For every directed edge a -> b in dag, run a partial- correlation CI test of a ⟂ b | parents(b) \ {a}. Edges with p-value <= alpha are supported (the data did not provide evidence to remove them); edges with p-value > alpha are unsupported (the data is consistent with the conditional independence implied by removing the edge).

Parameters:

Name Type Description Default
dag statspai.dag.DAG or object exposing an ``edges`` attribute

Declared causal graph. Latent _L_* nodes are ignored.

required
data DataFrame
required
alpha float
0.05
ci_test 'fisherz'
'fisherz'

Returns:

Type Description
DAGValidationResult

get_llm_client

get_llm_client(*, client: Any = None, provider: Optional[str] = None, model: Optional[str] = None, api_key: Optional[str] = None, allow_interactive: bool = True, config_path=None, **kwargs: Any)

Resolve an :class:LLMClient via layered fallback.

See module docstring for the full resolution order. Most users don't call this directly — it's plumbed into sp.paper(..., llm='auto') and the LLM-DAG closed-loop entry points so the typical workflow is "set env var, forget".

Parameters:

Name Type Description Default
client LLMClient

Already-built client. Returned as-is. (Layer 1.)

None
provider ('anthropic', 'openai')

Force a specific provider. (Layer 2.)

'anthropic'
model str

Force a specific model. Defaults to DEFAULT_MODELS[provider].

None
api_key str

Pass-through to the constructed client. When omitted, the provider SDK reads from its standard env var (ANTHROPIC_API_KEY / OPENAI_API_KEY).

None
allow_interactive bool

Whether to fall back to a stdin prompt when prior layers fail.
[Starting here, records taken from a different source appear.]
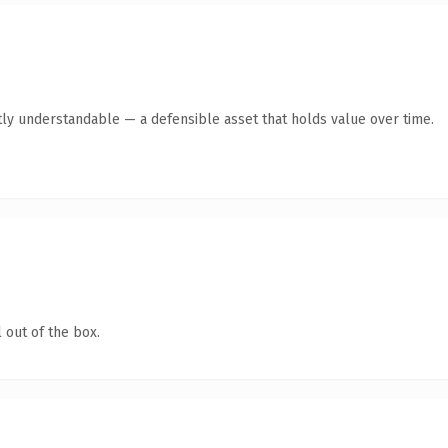
ly understandable — a defensible asset that holds value over time.
 out of the box.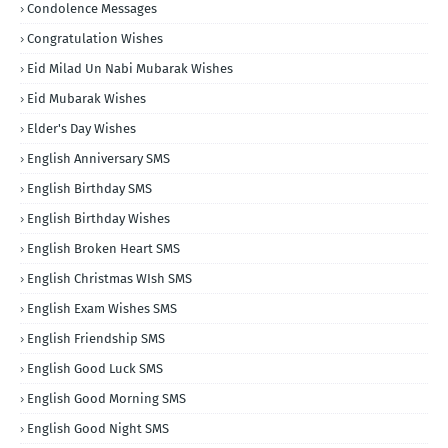
Condolence Messages
Congratulation Wishes
Eid Milad Un Nabi Mubarak Wishes
Eid Mubarak Wishes
Elder's Day Wishes
English Anniversary SMS
English Birthday SMS
English Birthday Wishes
English Broken Heart SMS
English Christmas WIsh SMS
English Exam Wishes SMS
English Friendship SMS
English Good Luck SMS
English Good Morning SMS
English Good Night SMS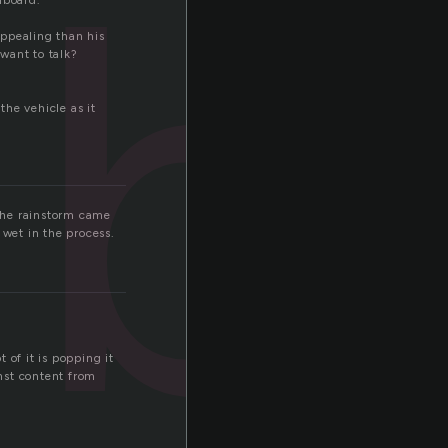
hb
hboard.
ppealing than his
 want to talk?
the vehicle as it
the rainstorm came
 wet in the process.
t of it is popping it
nst content from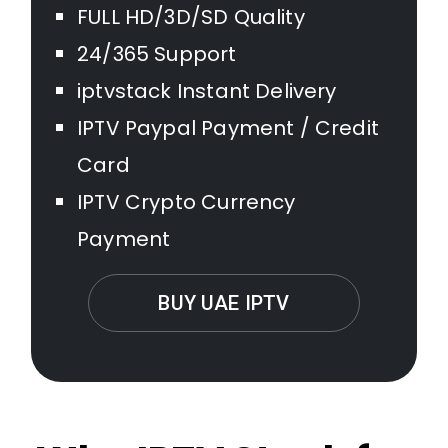
FULL HD/3D/SD Quality
24/365 Support
iptvstack Instant Delivery
IPTV Paypal Payment / Credit
Card
IPTV Crypto Currency
Payment
BUY UAE IPTV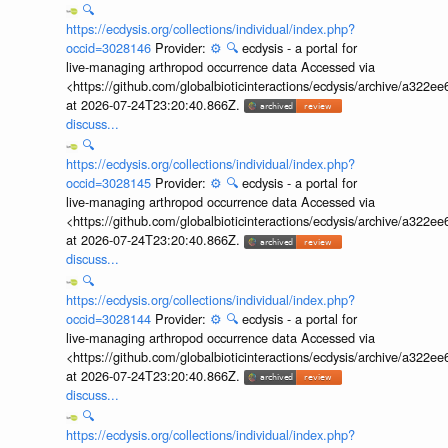
🔍
https://ecdysis.org/collections/individual/index.php?
occid=3028146
Provider:
⚙️
🔍
ecdysis - a portal for
live-managing arthropod occurrence data Accessed via
<https://github.com/globalbioticinteractions/ecdysis/archive/a3
at 2026-07-24T23:20:40.866Z.
discuss...
🔍
https://ecdysis.org/collections/individual/index.php?
occid=3028145
Provider:
⚙️
🔍
ecdysis - a portal for
live-managing arthropod occurrence data Accessed via
<https://github.com/globalbioticinteractions/ecdysis/archive/a3
at 2026-07-24T23:20:40.866Z.
discuss...
🔍
https://ecdysis.org/collections/individual/index.php?
occid=3028144
Provider:
⚙️
🔍
ecdysis - a portal for
live-managing arthropod occurrence data Accessed via
<https://github.com/globalbioticinteractions/ecdysis/archive/a3
at 2026-07-24T23:20:40.866Z.
discuss...
🔍
https://ecdysis.org/collections/individual/index.php?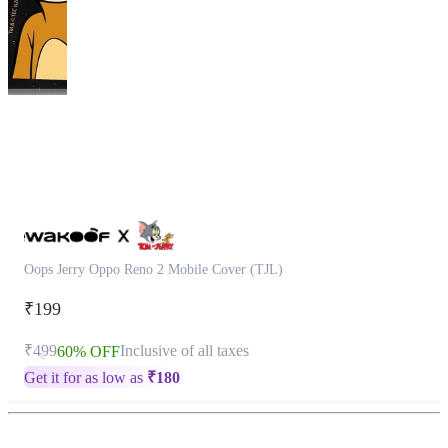
This
product
has
been
discontinued
Oops Jerry Oppo Reno 2 Mobile Cover (TJL)
₹199
₹499
Inclusive of all taxes
60% OFF
Get it for as low as
₹
180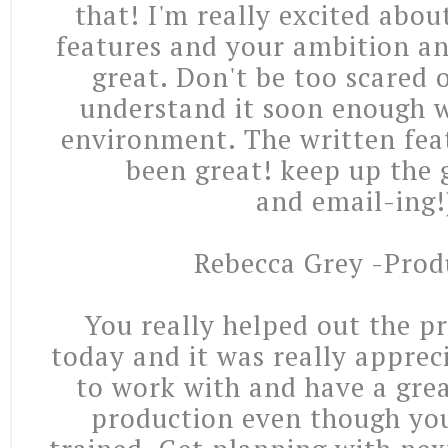
that! I'm really excited abou
features and your ambition an
great. Don't be too scared o
understand it soon enough 
environment. The written feat
been great! keep up the 
and email-ing!
Rebecca Grey -Prod
You really helped out the p
today and it was really apprec
to work with and have a gre
production even though yo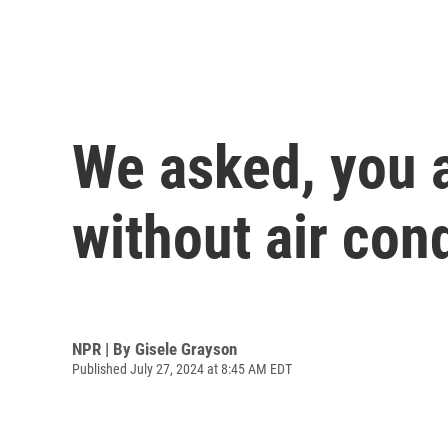
We asked, you 
without air con
NPR | By
Gisele Grayson
Published July 27, 2024 at 8:45 AM EDT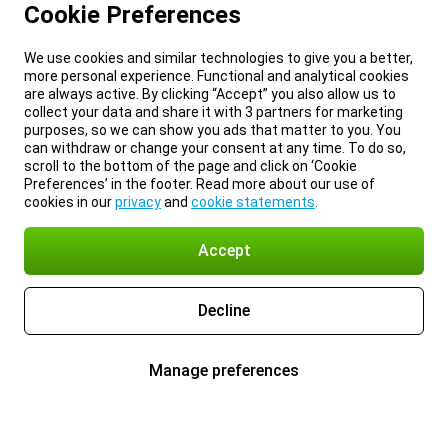
Cookie Preferences
We use cookies and similar technologies to give you a better,
more personal experience. Functional and analytical cookies
are always active. By clicking “Accept” you also allow us to
collect your data and share it with 3 partners for marketing
purposes, so we can show you ads that matter to you. You
can withdraw or change your consent at any time. To do so,
scroll to the bottom of the page and click on ‘Cookie
Preferences’ in the footer. Read more about our use of
cookies in our
privacy
and
cookie statements
.
Accept
Decline
Manage preferences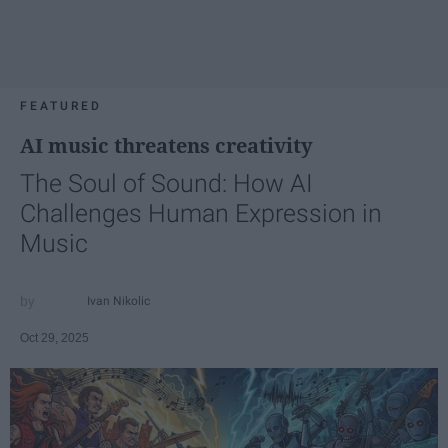
FEATURED
AI music threatens creativity
The Soul of Sound: How AI
Challenges Human Expression in
Music
Ivan Nikolic
Oct 29, 2025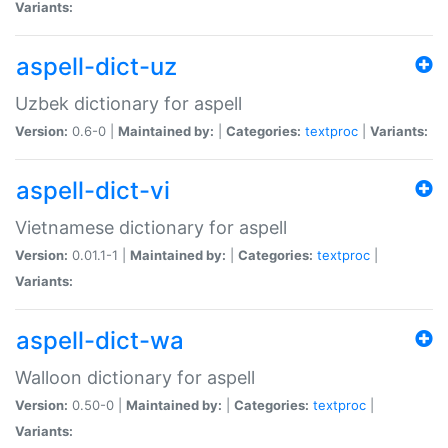
Variants:
aspell-dict-uz
Uzbek dictionary for aspell
Version:
0.6-0 |
Maintained by:
|
Categories:
textproc
|
Variants:
aspell-dict-vi
Vietnamese dictionary for aspell
Version:
0.01.1-1 |
Maintained by:
|
Categories:
textproc
|
Variants:
aspell-dict-wa
Walloon dictionary for aspell
Version:
0.50-0 |
Maintained by:
|
Categories:
textproc
|
Variants: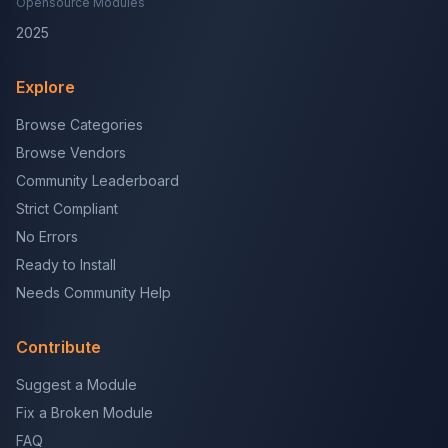
Opensource Modules
2025
Explore
Browse Categories
Browse Vendors
Community Leaderboard
Strict Compliant
No Errors
Ready to Install
Needs Community Help
Contribute
Suggest a Module
Fix a Broken Module
FAQ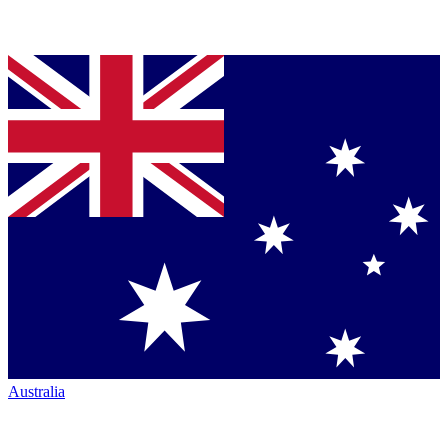
Australia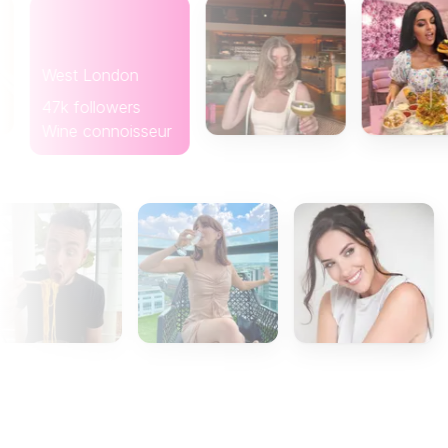
West London
47k followers
Wine connoisseur
Gla
8k f
Coff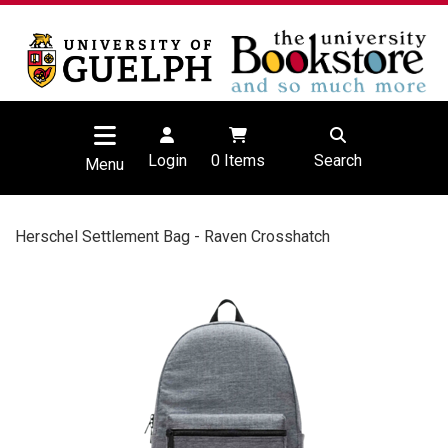
Login
0
Items
Search
Menu
Herschel Settlement Bag - Raven Crosshatch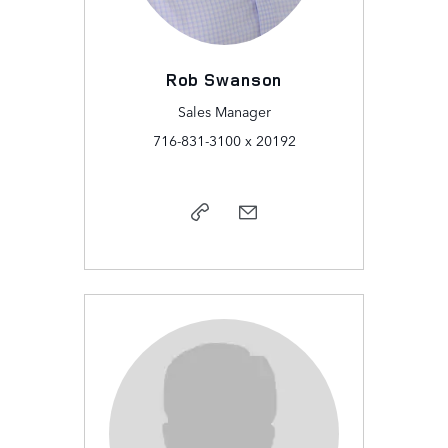
Rob Swanson
Sales Manager
716-831-3100 x 20192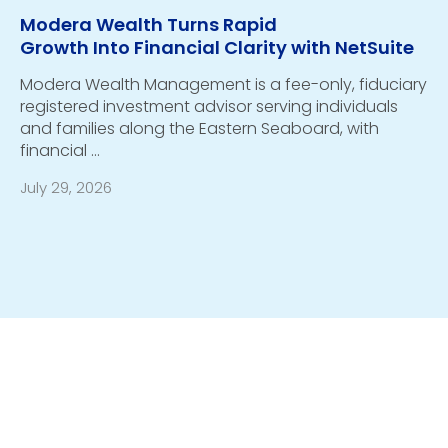
Modera Wealth Turns Rapid
Growth Into Financial Clarity with NetSuite
Modera Wealth Management is a fee-only, fiduciary
registered investment advisor serving individuals
and families along the Eastern Seaboard, with
financial …
July 29, 2026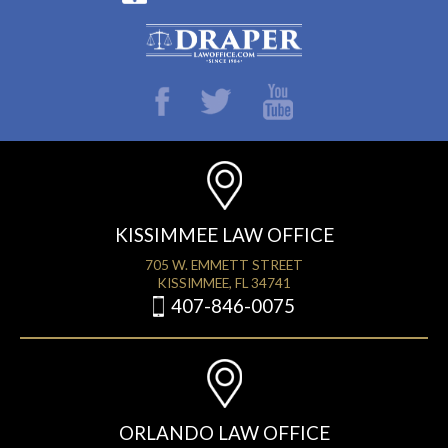
KISSIMMEE LAW OFFICE
705 W. EMMETT STREET
KISSIMMEE, FL 34741
407-846-0075
ORLANDO LAW OFFICE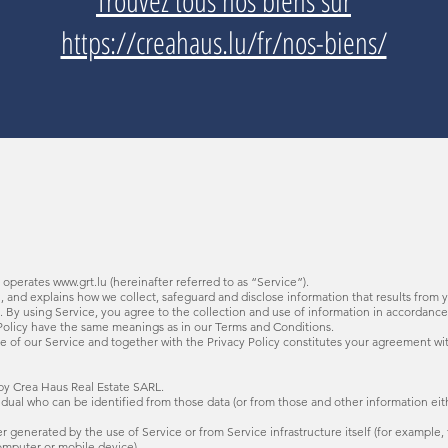
Trouvez tous nos biens sur
https://creahaus.lu/fr/nos-biens/
) operates
www.grt.lu
(hereinafter referred to as “Service”).
u
, and explains how we collect, safeguard and disclose information that results from 
By using Service, you agree to the collection and use of information in accordance 
cy Policy have the same meanings as in our Terms and Conditions.
e of our Service and together with the Privacy Policy constitutes your agreement wi
y Crea Haus Real Estate SARL.
al who can be identified from those data (or from those and other information eithe
generated by the use of Service or from Service infrastructure itself (for example, t
omputer or mobile device).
Set to False in agent / Jupyter contexts where input() would hang the kernel.

True
config_path Path

Override the config file location (mainly for testing).

None
**kwargs Any

Forwarded to the provider's client constructor (e.g. temperature, max_tokens, thinking_budget for Anthropic, base_url for OpenAI).

{}

Raises:

Type Description
LLMConfigurationError

When no path resolves and either allow_interactive=False or stdin is not a TTY (so interactive can't run).

list_available_providers

list_available_providers() -> Dict[str, Dict[str, Any]]

Inspect the environment and return what's currently usable.

Returns:

Type Description
dict

{provider_name: {"available": bool, "default_model": str, "env_var": str}} for each known provider. Useful both for the interactive prompt and for tools that want to surface available LLMs to the user.

configure_llm

configure_llm(*, provider: Optional[str] = None, model: Optional[str] = None, config_path=None)

Persist a provider+model preference to ~/.config/statspai/llm.toml.

Use this for a "set once, forget" workflow when working on a machine with both ANTHROPIC_API_KEY and OPENAI_API_KEY set — without it, the resolver tie-breaks to Anthropic.

Examples:

>>> import statspai as sp
>>> sp.causal_llm.configure_llm(
...     provider="openai", model="gpt-4o",
... )

llm_config_path

llm_config_path() -> Path

Return the platform-appropriate config file path.

Honours XDG_CONFIG_HOME on Linux/macOS; falls back to ~/.config if unset. Windows uses %APPDATA%.

load_llm_config

load_llm_config(path: Optional[Path] = None) -> Dict[str, Any]

Read the TOML preferences file, or return an empty dict.

Never raises on missing / malformed file — returns {} so callers can fall through cleanly to the next resolution layer.